• _Text section_
········
I had a bit of an attempt at it. version(ctfe) seems to be nearly impossible.
But I'm almost certain I could get a magic bool __ctfe to work:

if (__ctfe) {
  ...      // only contains D code
} else {
   asm { .... }
}

It would only be accessible inside unsafe modules (which are the only place you'd need it).

> What you suggest is almost the same as writing 2 different functions. The killer feature of CTFE is that you write it just once and use both at compile and run-time without modifications.

Yes, but there are problems. A few low-level, high-speed functions can't be used in CTFE because they use asm or nasty unions.

eg, std.math.poly()
October 19, 2009
== Quote from Don (nospam@nospam.com)'s article
> Denis Koroskin wrote:
> > On Mon, 19 Oct 2009 17:13:46 +0400, dsimcha <dsimcha@yahoo.com> wrote:
> >
> >> This discussion originated in the T[new] thread, but I think it
> >> deserves its own
> >> thread.
> >>
> >> == Quote from Denis Koroskin (2korden@gmail.com)'s article
> >>> An Array!(T) is really just a different name to a T[new]. You'll have
> >>> the
> >>> same problem explaining difference between Array!(T) and T[].
> >>> But you are also creating a nightmare for CTFE. Since you can't use
> >>> "a ~=
> >>> b;" anymore, you'll have to use "a = a ~ b;" which *always*
> >>> allocates. Not
> >>> only it is syntactically less pleasant, this way you render this
> >>> function
> >>> useless at run-time - who in the sane mind will use such an inefficient
> >>> stuff?
> >>
> >> Maybe what we need is a version(ctfe) statement.  Stuff inside such a
> >> block would
> >> be executed only if a function is being compile time evaluated.  When
> >> code is
> >> generated for runtime evaluation the else block would be used.  This
> >> would allow
> >> problems like this to be solved in a well-encapsulated way.  Example:
> >>
> >> uint[] findPrimes(uint maxPrime) {
> >>     version(ctfe) {
> >>         uint[] ret;
> >>     } else {
> >>         ArrayBuilder!uint ret;
> >>     }
> >>
> >>     foreach(i; 0..maxPrime) {
> >>         if(!isPrime(i)) {
> >>              continue;
> >>         }
> >>
> >>         version(ctfe) {
> >>             ret = ret ~ i;
> >>         } else {
> >>             ret ~= i;
> >>         }
> >>     }
> >> }
> >>
> >> Given that CTFE will likely never support everything that is supported
> >> at runtime,
> >> this will likely make it much more useful.
> >
> > It was suggested before and IIRC Walter said it is next to impossible to implement.
> I had a bit of an attempt at it. version(ctfe) seems to be nearly
> impossible.
> But I'm almost certain I could get a magic bool __ctfe to work:
> if (__ctfe) {
>    ...      // only contains D code
> } else {
>     asm { .... }
> }
> It would only be accessible inside unsafe modules (which are the only
> place you'd need it).
········
• _Recorded data_

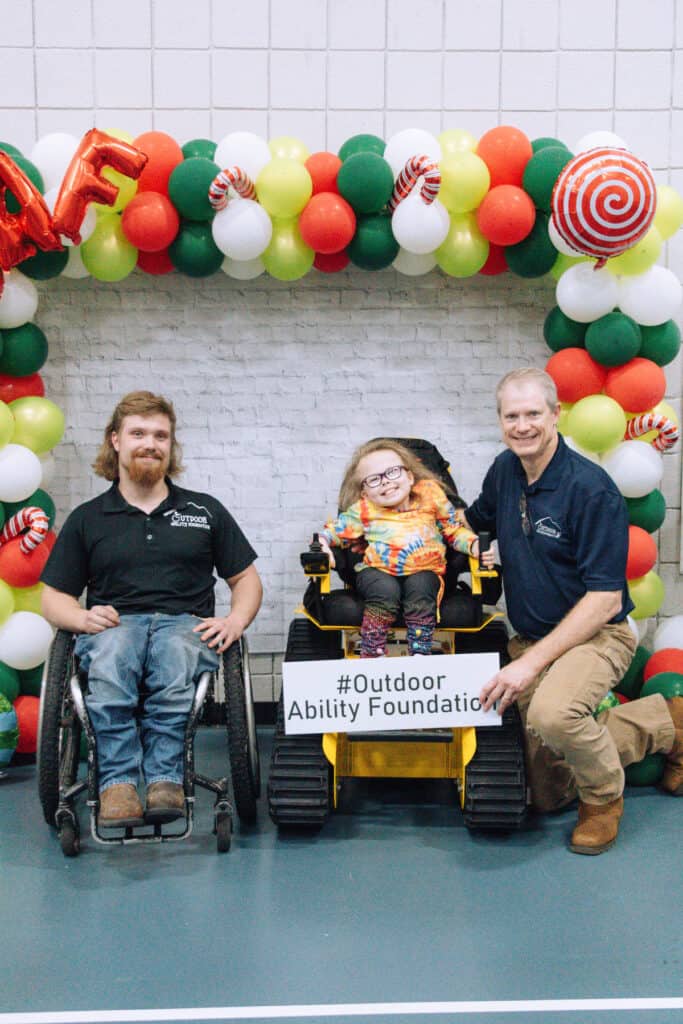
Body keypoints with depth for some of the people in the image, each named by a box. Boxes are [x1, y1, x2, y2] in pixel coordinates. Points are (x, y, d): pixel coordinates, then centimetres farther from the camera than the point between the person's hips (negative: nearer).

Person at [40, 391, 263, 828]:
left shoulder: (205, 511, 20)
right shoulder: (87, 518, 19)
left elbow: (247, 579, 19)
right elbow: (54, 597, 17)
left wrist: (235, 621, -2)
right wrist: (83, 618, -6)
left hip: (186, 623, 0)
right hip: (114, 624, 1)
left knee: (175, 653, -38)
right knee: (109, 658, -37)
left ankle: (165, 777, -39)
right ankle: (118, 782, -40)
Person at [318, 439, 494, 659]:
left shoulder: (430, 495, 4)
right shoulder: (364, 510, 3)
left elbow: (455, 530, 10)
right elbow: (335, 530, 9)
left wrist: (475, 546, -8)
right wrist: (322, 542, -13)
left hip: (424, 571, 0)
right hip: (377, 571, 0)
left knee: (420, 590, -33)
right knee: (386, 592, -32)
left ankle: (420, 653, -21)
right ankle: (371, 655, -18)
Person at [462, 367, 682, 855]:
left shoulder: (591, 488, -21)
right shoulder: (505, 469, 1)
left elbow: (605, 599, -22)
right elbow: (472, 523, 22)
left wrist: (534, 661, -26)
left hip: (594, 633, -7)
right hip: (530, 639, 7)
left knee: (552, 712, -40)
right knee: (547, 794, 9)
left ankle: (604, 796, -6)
········
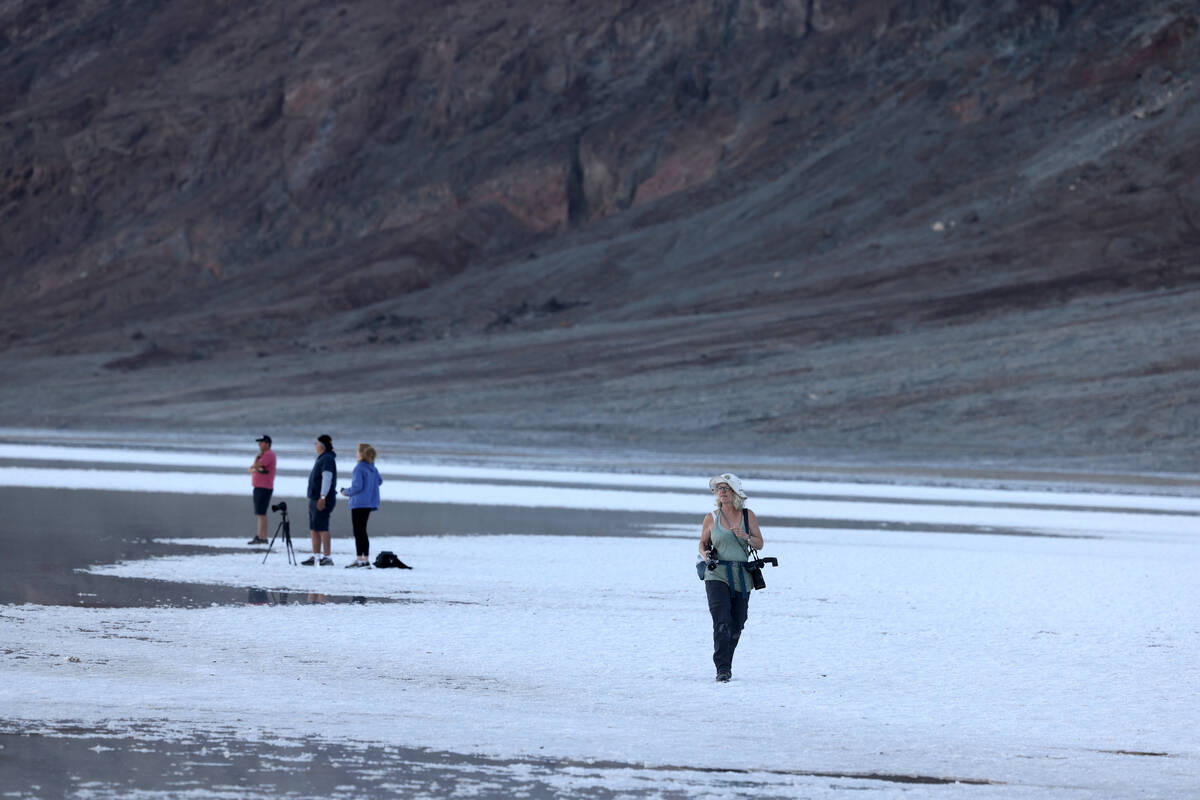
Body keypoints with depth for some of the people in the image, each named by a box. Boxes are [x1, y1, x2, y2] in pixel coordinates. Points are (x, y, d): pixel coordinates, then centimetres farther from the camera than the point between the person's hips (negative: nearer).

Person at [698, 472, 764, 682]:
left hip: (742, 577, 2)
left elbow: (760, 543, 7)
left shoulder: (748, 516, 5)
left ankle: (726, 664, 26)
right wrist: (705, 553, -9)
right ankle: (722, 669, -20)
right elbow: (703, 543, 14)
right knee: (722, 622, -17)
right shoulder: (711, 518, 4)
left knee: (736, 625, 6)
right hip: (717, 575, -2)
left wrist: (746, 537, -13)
········
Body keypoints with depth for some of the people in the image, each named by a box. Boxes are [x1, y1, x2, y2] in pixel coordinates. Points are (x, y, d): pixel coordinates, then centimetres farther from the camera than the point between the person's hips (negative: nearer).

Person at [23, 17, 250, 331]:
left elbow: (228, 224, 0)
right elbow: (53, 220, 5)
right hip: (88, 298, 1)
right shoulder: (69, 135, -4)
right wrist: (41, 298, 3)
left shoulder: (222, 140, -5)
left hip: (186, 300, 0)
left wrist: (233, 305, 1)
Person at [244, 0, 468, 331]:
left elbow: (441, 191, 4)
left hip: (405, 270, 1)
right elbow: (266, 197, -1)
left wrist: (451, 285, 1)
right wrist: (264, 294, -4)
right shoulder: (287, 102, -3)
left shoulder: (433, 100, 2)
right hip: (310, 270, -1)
········
• _Questions to answer_
1. Put this sentence from the CTFE forum thread into Spanish: "A few low-level, high-speed functions can't be used in CTFE because they use asm or nasty unions."
2. In one to three sentences, explain why the CTFE forum thread says that writing "a = a ~ b;" in place of "a ~= b;" makes a function useless at run time.
3. Carry on writing the CTFE forum thread from the point where it ends.
The entries are separate material and have nothing to do with the forum thread.

• _Results for the exercise_
1. Algunas funciones de bajo nivel y alta velocidad no se pueden usar en CTFE porque usan asm o uniones desagradables.

2. "a = a ~ b;" always allocates, so the function becomes too inefficient for anyone sensible to use at run time. The thread adds that this form is also less pleasant to write.

3.
> > What you suggest is almost the same as writing 2 different functions. The killer feature of CTFE is that you write it just once and use both at compile and run-time without modifications.
> Yes, but there are problems. A few low-level, high-speed functions can't
> be used in CTFE because they use asm or nasty unions.
> eg, std.math.poly()

So this magic bool would be like a regular if statement in that it would create a new scope?  I guess if you could do it such that it worked with static if, you'd be able to get it to work with version.
October 19, 2009
Walter Bright wrote:
> Ary Borenszweig wrote:
>> I remember seeing a lot of CTFE code that created a dynamic array and then appended stuff to it, like for example to build a list of prime numbers. Would that still work with ArrayBuilder?
> 
> Probably not. But you can rewrite:
> 
>   a ~= stuff;
> 
> as:
> 
>   a = a ~ stuff;
> 
> to make it work.

Is there any reason the first can't be a short-hand for the second?
October 19, 2009
== Quote from downs (default_357-line@yahoo.de)'s article
> Walter Bright wrote:
> > Ary Borenszweig wrote:
> >> I remember seeing a lot of CTFE code that created a dynamic array and then appended stuff to it, like for example to build a list of prime numbers. Would that still work with ArrayBuilder?
> >
> > Probably not. But you can rewrite:
> >
> >   a ~= stuff;
> >
> > as:
> >
> >   a = a ~ stuff;
> >
> > to make it work.
> Is there any reason the first can't be a short-hand for the second?

Devil's advocate because I somewhat agree with you:  a = a ~ stuff; is so inefficient that it should be ugly.
October 19, 2009
dsimcha wrote:
> == Quote from Don (nospam@nospam.com)'s article
>> Denis Koroskin wrote:
>>> On Mon, 19 Oct 2009 17:13:46 +0400, dsimcha <dsimcha@yahoo.com> wrote:
>>>
>>>> This discussion originated in the T[new] thread, but I think it
>>>> deserves its own
>>>> thread.
>>>>
>>>> == Quote from Denis Koroskin (2korden@gmail.com)'s article
>>>>> An Array!(T) is really just a different name to a T[new]. You'll have
>>>>> the
>>>>> same problem explaining difference between Array!(T) and T[].
>>>>> But you are also creating a nightmare for CTFE. Since you can't use
>>>>> "a ~=
>>>>> b;" anymore, you'll have to use "a = a ~ b;" which *always*
>>>>> allocates. Not
>>>>> only it is syntactically less pleasant, this way you render this
>>>>> function
>>>>> useless at run-time - who in the sane mind will use such an inefficient
>>>>> stuff?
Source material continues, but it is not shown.